Monday, November 23, 2009

Get this, motherfuckers:

we own you now, and you owe us.

You know how there's that hoary old cliche of pseudo-and actual intellectuals complaining of how modern/finance/late-capitalism has resulted in certain groups of people - namely those in the finance and banking sector - have culturally and regulatorily captured governing structures, in order to maximise their profits and minimise their losses?

No? Me either. Well, i'm taking about this phrase: 'socialise the losses and privatise the gains', of which we've been seeing a whole lot of recently.

Now, what this phrase is meant to point out is the unfairness that certain industries and entities play by in the vagaries of modern commerce. The supposedly 'sensible' reaction by modern, right-thinking types (even if you're a leftie pinko, though not commie, which i'll come to soon) is to create a symmetry of non-intervention between those conjunctions: gubmint should privatise the losses and privatise the gains.

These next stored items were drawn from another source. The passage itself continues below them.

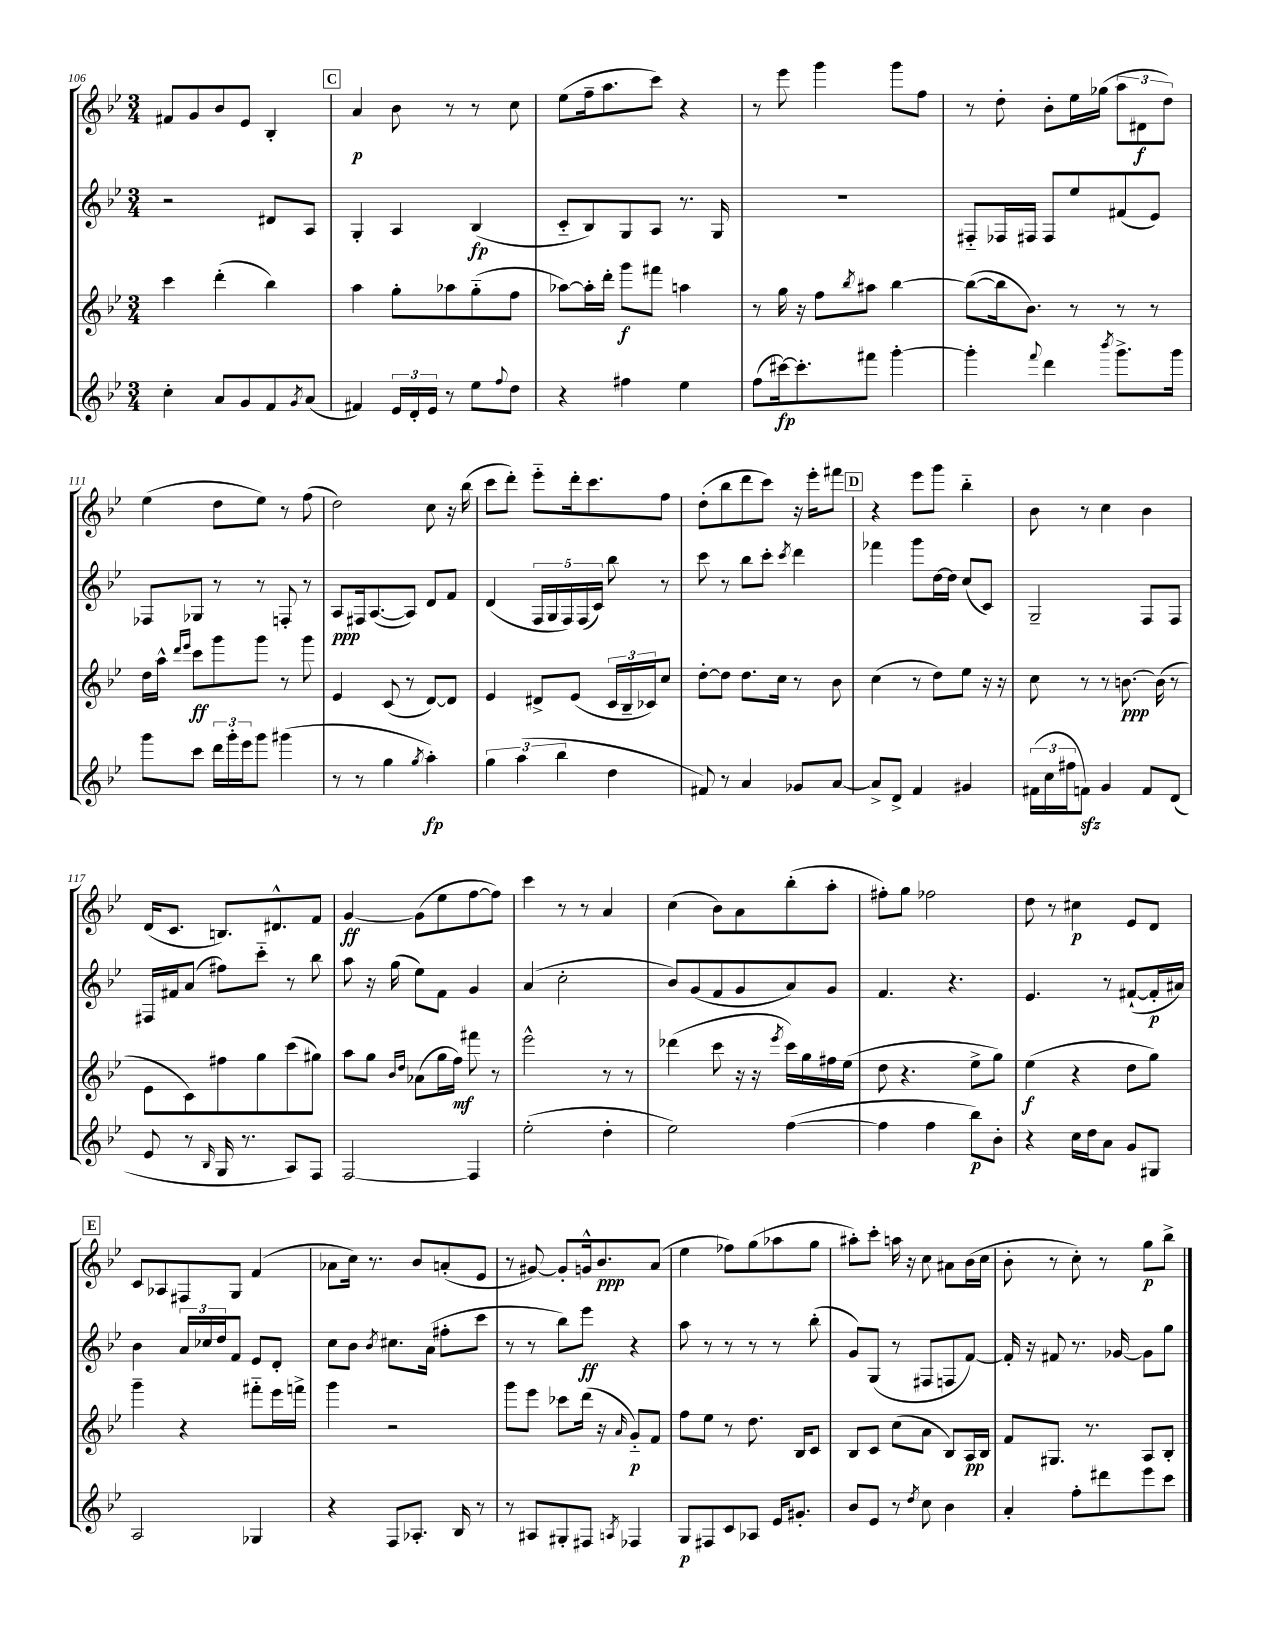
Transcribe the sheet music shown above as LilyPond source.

<<
\new StaffGroup <<
\new Staff = "s0" {
    \clef treble \key bes \major \numericTimeSignature \time 3/4
    fis'8 g'8 bes'8 ees'8 bes4-. |
    \mark \markup { \box "C" } a'4\p bes'8 r8 r8 c''8 |
    ees''8( f''16-- a''8. c'''8) r4 |
    r8 ees'''8 g'''4 g'''8 f''8 |
    r8 d''8-. bes'8-. ees''16 ges''16( \tuplet 3/2 { a''8 dis'8\f d''8) } |
    ees''4( d''8 ees''8) r8 f''8( |
    d''2) c''8 r16 bes''16( |
    c'''8 d'''8-.) ees'''8-_ d'''16-. c'''8. f''8 |
    d''8-.( bes''8 d'''8 c'''8) r16 ees'''16-. fis'''8 |
    \mark \markup { \box "D" } r4 ees'''8 g'''8 bes''4-_ |
    bes'8 r8 c''4 bes'4 |
    d'16( c'8. b8.) dis'8.-^ f'8 |
    g'4~\ff g'8( ees''8 f''8~ f''8) |
    c'''4 r8 r8 a'4 |
    c''4( bes'8) a'8 bes''8-.( a''8-. |
    fis''8-.) g''8 fes''2 |
    d''8 r8 cis''4\p ees'8 d'8 |
    \mark \markup { \box "E" } c'8 aes8 fis8 g8 f'4( |
    aes'8 c''16) r8. bes'8 a'8-.( ees'8 |
    r8 gis'8~) gis'8-. g'16-^ bes'8.\ppp a'8( |
    ees''4 fes''8) g''8( aes''8 g''8 |
    ais''8-.) c'''8-. a''16 r16 c''8 ais'8 bes'16( c''16 |
    bes'8-. r8 c''8-.) r8 g''8\p bes''8-> \bar "|." |
}
\new Staff = "s1" {
    \clef treble \key bes \major \numericTimeSignature \time 3/4
    r2 dis'8 a8 |
    \mark \markup { \box "C" } g4-. a4 bes4\fp( |
    c'8-_ bes8) g8 a8 r8. g16 |
    R2. |
    fis8-_ fes16 fis16 fis8 ees''8 fis'8( ees'8) |
    fes8 ges8 r8 r8 f8-. r8 |
    a8\ppp fis16 a8.~( a8) d'8 f'8 |
    d'4( \tuplet 5/4 { f16 g16 f16) f16( c'16) } bes''8 r8 |
    c'''8 r8 bes''8 c'''8-. \acciaccatura { c'''8 } d'''4 |
    \mark \markup { \box "D" } fes'''4 g'''8 d''16~ d''16 c''8( c'8) |
    g2-- f8 f8 |
    fis16 fis'16 a'8( fis''8) c'''8-_ r8 bes''8 |
    a''8 r16 g''16( ees''8) f'8 g'4 |
    a'4( c''2-. |
    bes'8) g'8( f'8 g'8 a'8) g'8 |
    f'4. r4. |
    ees'4. r8 fis'8~-!( fis'16-.\p ais'16) |
    \mark \markup { \box "E" } bes'4 \tuplet 3/2 { a'16 ces''16 d''16 } f'8 ees'8 d'8-. |
    c''8 bes'8 \acciaccatura { bes'8 } cis''8. a'16( fis''8-. c'''8 |
    r8 r8 bes''8) ees'''8\ff r4 |
    a''8 r8 r8 r8 r8 bes''8-.( |
    g'8) g8( r8 fis8 f8 f'8~) |
    f'16-. r16 fis'8 r8. ges'16~ ges'8 g''8 \bar "|." |
}
\new Staff = "s2" {
    \clef treble \key bes \major \numericTimeSignature \time 3/4
    c'''4 d'''4-.( bes''4) |
    \mark \markup { \box "C" } a''4 g''8-. aes''8 g''8-_( f''8 |
    aes''8~) aes''16-. d'''16-. g'''8\f fis'''8 a''4 |
    r8 g''16 r16 f''8 \acciaccatura { bes''8 } ais''8 bes''4~ |
    bes''8~( bes''16 bes'8.) r8 r8 r8 |
    d''16 a''16-^ \grace { d'''16 ees'''16 } c'''8\ff g'''8 g'''8 r8 g'''8 |
    ees'4 c'8( r8 d'8~) d'8 |
    ees'4 dis'8-> ees'8( \tuplet 3/2 { c'16 bes16-- ces'16) } c''8 |
    d''8~-. d''8 d''8. c''16 r8 bes'8 |
    \mark \markup { \box "D" } c''4( r8 d''8) ees''8 r16 r16 |
    c''8 r8 r8 b'8.~\ppp b'16( r8 |
    ees'8 c'8) fis''8 g''8 c'''8( gis''8) |
    a''8 g''8 \grace { bes'16 d''16 } aes'8( g''16 f''16\mf) fis'''8 r8 |
    ees'''2-^ r8 r8 |
    des'''4( c'''8 r16 r16 \acciaccatura { ees'''8 } c'''16) g''16 fis''16 ees''16( |
    d''8 r4. ees''8-> g''8) |
    ees''4\f( r4 d''8 g''8) |
    \mark \markup { \box "E" } g'''4-- r4 fis'''8-_ ees'''16 f'''16-> |
    g'''4 r2 |
    g'''8 ees'''8 ces'''8 d'''16( r16 \grace { a'16 } g'8-_\p) f'8 |
    f''8 ees''8 r8 d''8. bes16 c'8 |
    bes8 c'8 c''8( a'8 bes8) a16\pp bes16 |
    f'8 gis8. r8. a8 bes8-. \bar "|." |
}
\new Staff = "s3" {
    \clef treble \key bes \major \numericTimeSignature \time 3/4
    c''4-. a'8 g'8 f'8 \acciaccatura { g'8 } a'8( |
    \mark \markup { \box "C" } fis'4) \tuplet 3/2 { ees'16 d'16-. ees'16 } r8 ees''8 \appoggiatura { f''8 } d''8 |
    r4 fis''4 ees''4 |
    f''8( cis'''16~\fp) cis'''8.-. fis'''8 g'''4~-. |
    g'''4-. \appoggiatura { f'''8 } d'''4 \acciaccatura { bes'''8 } g'''8.-> g'''16 |
    g'''8 c'''8 \tuplet 3/2 { d'''16 g'''16-. ees'''16 } g'''8 gis'''4( |
    r8 r8 g''4 \acciaccatura { g''8 } a''4-.\fp) |
    \tuplet 3/2 { g''4 a''4( bes''4 } d''4 |
    fis'8) r8 a'4 ges'8 a'8~ |
    \mark \markup { \box "D" } a'8-> d'8-> f'4 gis'4 |
    \tuplet 3/2 { fis'16( c''16 fis''16 } f'8\sfz) g'4 f'8 d'8( |
    ees'8 r8 \grace { bes16 } g16 r8. a8) f8 |
    f2~ f4 |
    ees''2-.( d''4-. |
    ees''2) f''4~( |
    f''4 f''4 bes''8\p) bes'8-. |
    r4 c''16 d''16 a'8 g'8 gis8 |
    \mark \markup { \box "E" } a2 ges4 |
    r4 f8 aes8.-. bes16 r8 |
    r8 ais8 gis8-. fis8 \acciaccatura { a8 } fes4 |
    g8\p fis8 c'8 aes8 ees'16 gis'8.-. |
    bes'8 ees'8 r8 \acciaccatura { d''8 } c''8 bes'4 |
    a'4-. f''8-. dis'''8 ees'''8 c'''8 \bar "|." |
}
>>
>>
\layout { \context { \Score currentBarNumber = #106 } }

Well, here's where the commie bolshie in me kicks in. Let's have the symmetry run the other way. Let's socialise the losses, sure, but we sure as hell are gonna socialise those gains too. You made a lot of money this year? Well, hooray! Begin sharing. In a practical sense, what would this mean? High rates of progressive taxation, profit-sharing agreements, and one method quite close to the populist heart, windfall taxes. So, whiling away the time in this realm of bullshit-theorising, it's quite surprising to come across this:
Windfall taxes are a ghastly idea. They are a sop to prejudice, a burden on risk-taking and a form of arbitrary confiscation. No sensible person should support them. So why do I now find the idea of a windfall tax on banks so appealing? Well, this time, it really does look different.
From Martin Wolf, in the Financial Times, no less (!) Continuing:

Fifth, it is hard to argue in favour of exceptional interventions to bail out the financial sector at times of crisis, and also against exceptional interventions to recoup costs when the crisis is past. “Windfall” support should be matched by windfall taxes.

Finally, these are genuine windfalls. They are, as George Soros has said, “hidden gifts” from the state. What the state gives, the state is entitled to take back, if it is not used for the state’s purposes.
The rest of the article is rigmarole about the incentive effects of windfall taxes, and where they should be applied (Wolf argues that it should be placed on the bonus pools of the employees of the institutions involved, mostly convincing), concluding with some mild boosterism for (carefully placed) populism.

Who da thunk it? Anyway, i've had this sitting for a little while now, and was partly inspired reading this New York article about the ongoing feud between AIG's Robert Benmosche and Kenneth Feinberg, the so-called 'pay czar' appointed by the Obama administration. It's...it's difficult to describe in words the sheer, unmitigated gall of the assholes. Bile-rising, rictus-inducing, finger-twitchingly infuriating stuff.
Golub, the chairman, was particularly angry at Feinberg’s decision to limit corporate perks—country-club memberships, private jets, sales retreats—to $25,000.
I've never wanted to choke somebody so badly in my life.